To their credit, DNR personnel worked hard with area hunters to gain their understanding about the problems that bait created. Instead of arresting every offender, officers often worked with them to get them to change their old habits. In those early days, there was a lot of “give and take” between both sides.

No one liked it then. No one likes it now. But, eventually, area hunters learned new hunting techniques, the advantage of food plots, and how science could aid in quality deer management in a region.

The truth is that, like any change, there is resistance at first, but eventually people adapt.

The same will be true with a statewide ban on baiting.

Nugent told lawmakers this week that “if they (DNR officials) think they can stop deer from swapping spit, they’re idiots.”

I suspect he’s right.

But what DNR officials were able to do, and do successfully, by preventing baiting was reduce the number of times deer had reason to congregate together.

And, by doing so, they began lowering the overall numbers of deer found with the disease.

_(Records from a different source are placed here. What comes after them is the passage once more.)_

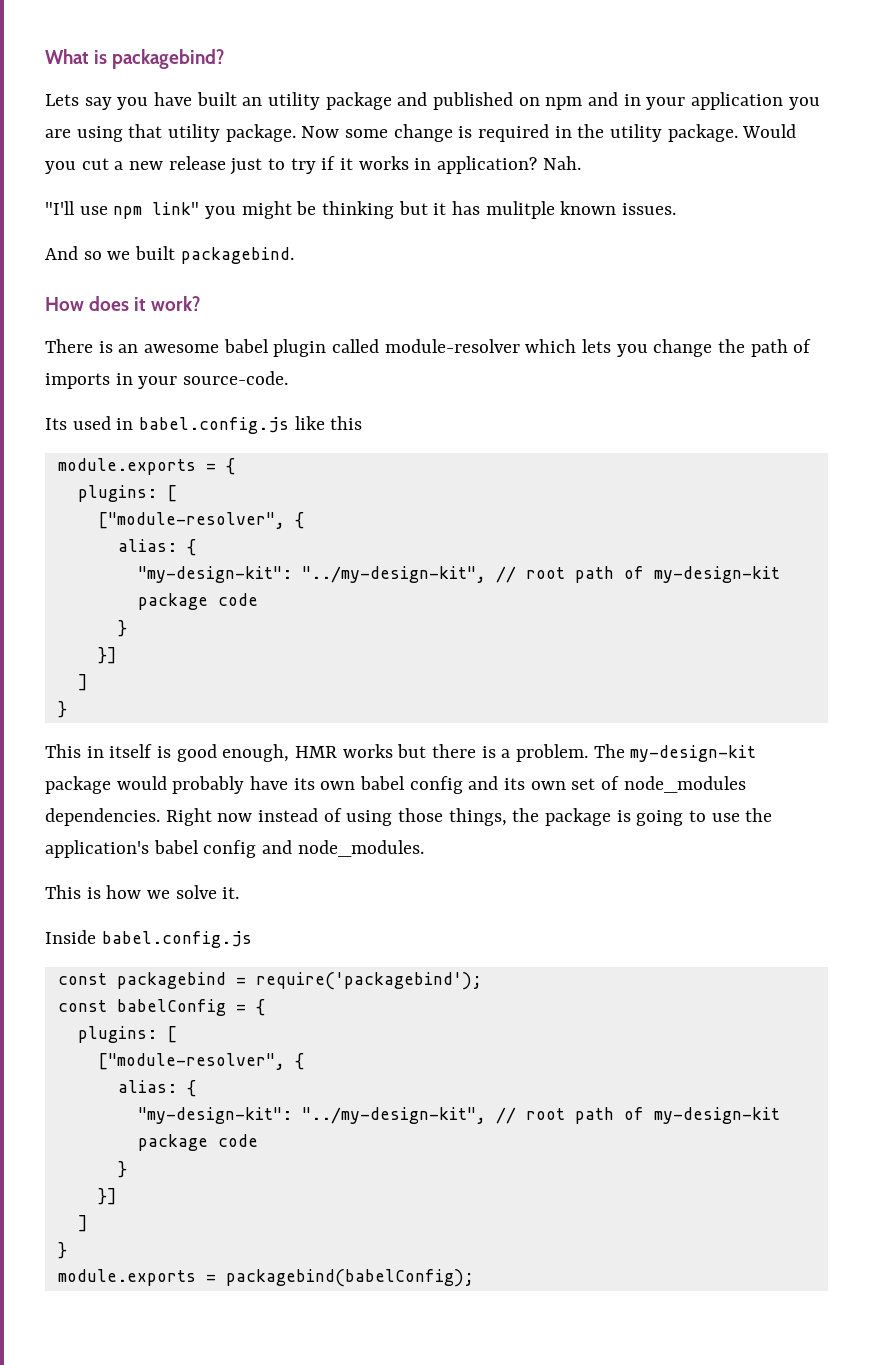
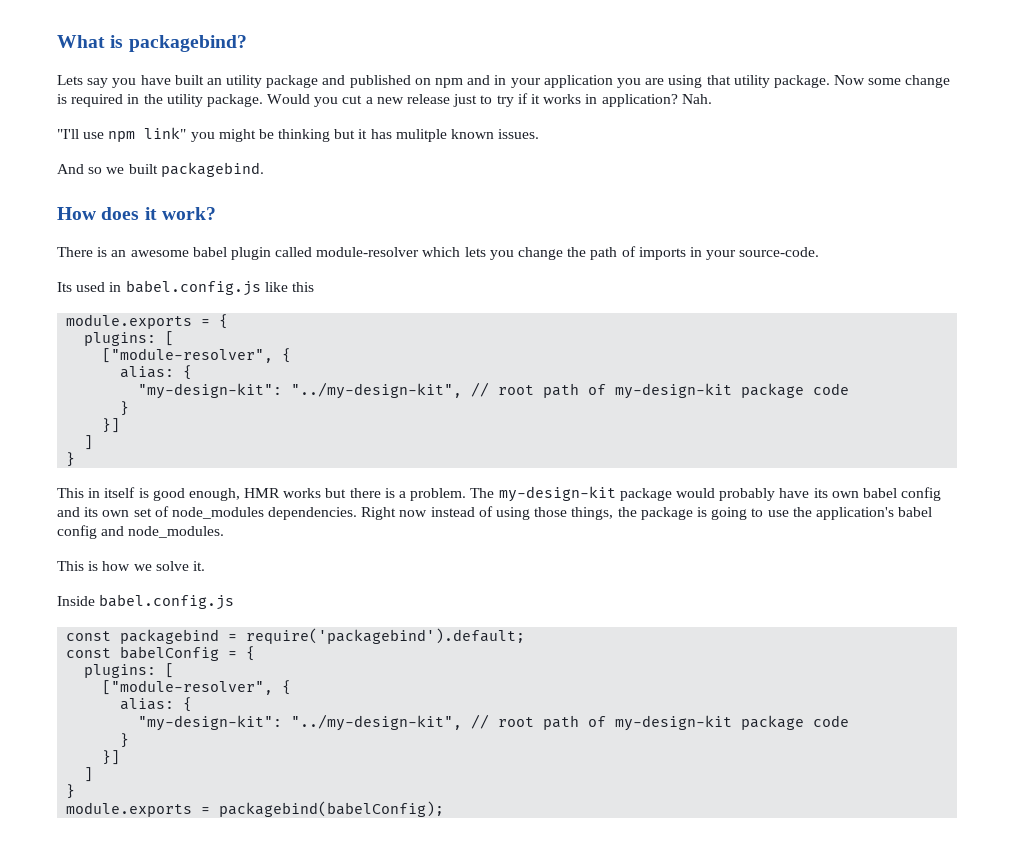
[255,972,482,990] require('packagebind'); -> [246,628,526,644] require('packagebind').default;

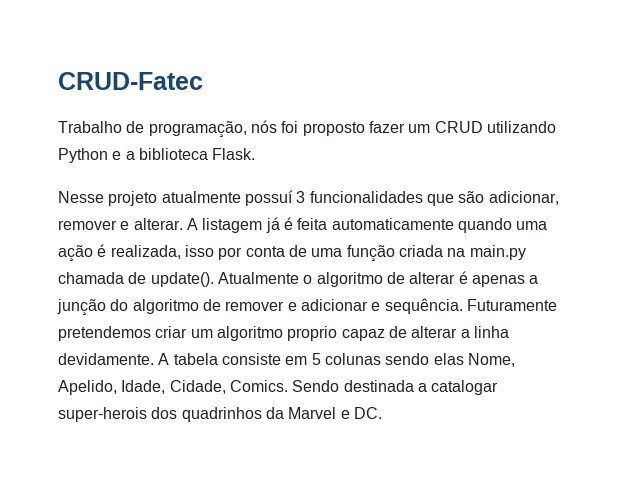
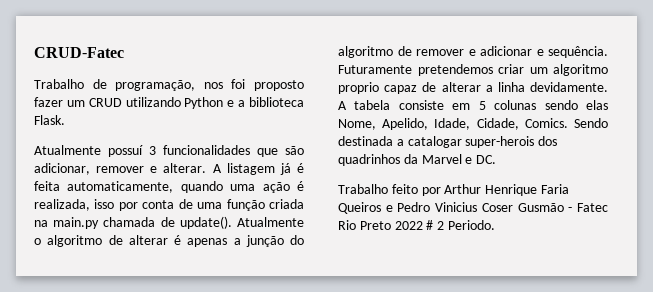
[250,120,277,133] nós -> [203,82,223,89] nos
[58,191,241,206] Nesse projeto atualmente -> [34,145,101,155] Atualmente
[331,218,454,230] automaticamente -> [67,181,174,193] automaticamente,
(382, 413) none -> [338,184,569,196] [338,202,608,214] [338,220,495,230] // Trabalho feito por Arthur Henrique Faria Queiros e Pedro Vinicius Coser Gusmão - Fatec Rio Preto 2022 # 2 Periodo.

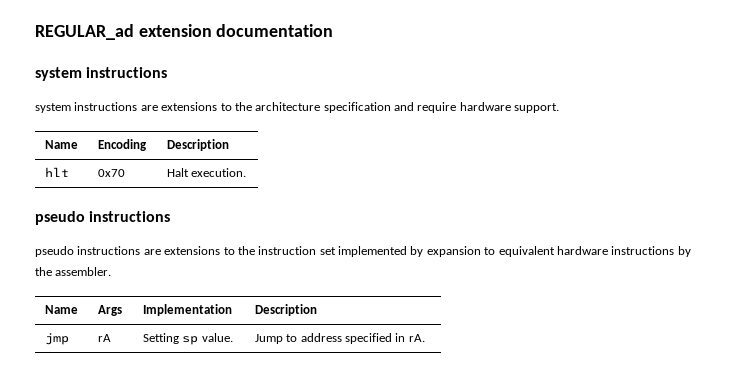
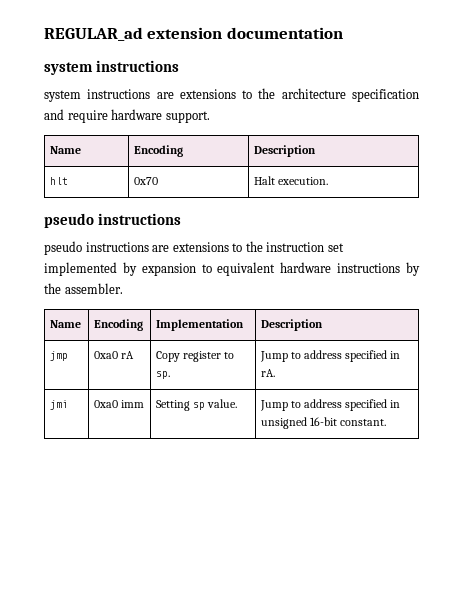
[97,305,122,316] Args -> [94,319,144,331] Encoding
(69, 339) none -> [94,351,119,359] 0xa0
(111, 338) none -> [156,351,235,362] [156,371,171,379] [260,350,401,362] [261,369,276,377] [50,400,69,410] [94,400,145,408] | Copy register to sp. | Jump to address specified in rA. // jmi | 0xa0 imm
[408,334,425,342] rA. -> [261,417,387,429] unsigned 16-bit constant.

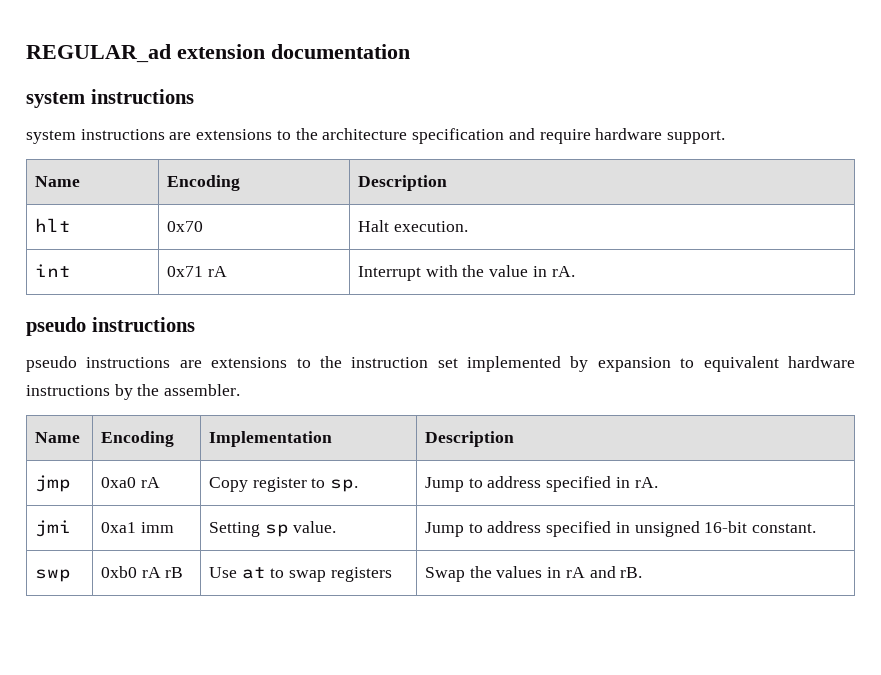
(329, 181) none -> [34,264,71,277] [166,266,227,277] [357,265,575,281] // int | 0x71 rA | Interrupt with the value in rA.
[94,400,119,408] 0xa0 -> [100,522,136,533] 0xa1
(387, 422) none -> [34,569,71,582] [100,566,184,578] [208,567,392,582] [424,566,643,582] // swp | 0xb0 rA rB | Use at to swap registers | Swap the values in rA and rB.

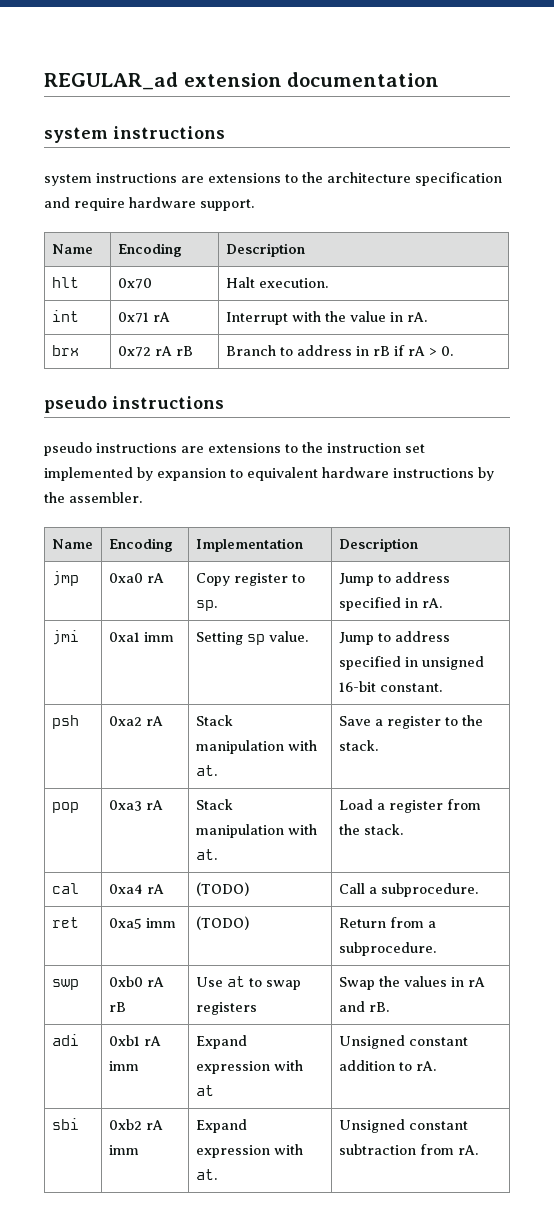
(575, 271) none -> [51,345,79,356] [117,346,193,357] [225,345,453,356] // brx | 0x72 rA rB | Branch to address in rB if rA > 0.
(816, 528) none -> [51,715,79,729] [108,716,163,726] [195,715,233,726] [195,740,317,754] [195,765,217,776] [338,715,483,729] [338,740,378,751] [51,802,79,813] [108,800,163,811] [195,799,233,810] [195,824,317,838] [195,849,217,860] [338,799,481,813] [338,824,403,835] [51,883,79,894] [108,884,164,894] [195,882,249,896] [338,883,478,897] [51,917,79,928] [108,918,176,929] [195,916,249,930] [338,917,436,928] [338,942,436,956] // psh | 0xa2 rA | Stack manipulation with at. | Save a register to the stack. // pop | 0xa3 rA | Stack manipulation with at. | Load a register from the stack. // cal | 0xa4 rA | (TODO) | Call a subprocedure. // ret | 0xa5 imm | (TODO) | Return from a subprocedure.
(643, 572) none -> [51,1034,79,1046] [108,1035,161,1046] [108,1061,139,1071] [195,1035,247,1049] [195,1060,303,1074] [195,1085,214,1096] [338,1035,468,1049] [338,1060,436,1071] [51,1118,79,1130] [108,1119,163,1130] [108,1145,139,1155] [195,1119,247,1133] [195,1144,303,1158] [195,1169,217,1180] [338,1119,468,1133] [338,1144,478,1155] // adi | 0xb1 rA imm | Expand expression with at | Unsigned constant addition to rA. // sbi | 0xb2 rA imm | Expand expression with at. | Unsigned constant subtraction from rA.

Did it work completely? Obviously not.

But it was a start. And so it will be with the fight against CWD.

That is, unless lawmakers step in and reverse the ban on baiting.

Personally, I think adopting a budget by Oct. 1 might have been more prudent for lawmakers to have discussed than reversing the ban on baiting this week.

Then again, perhaps lawmakers were doing a little “bait and switch” of their own by deflecting attention away from the budget … if only for a day.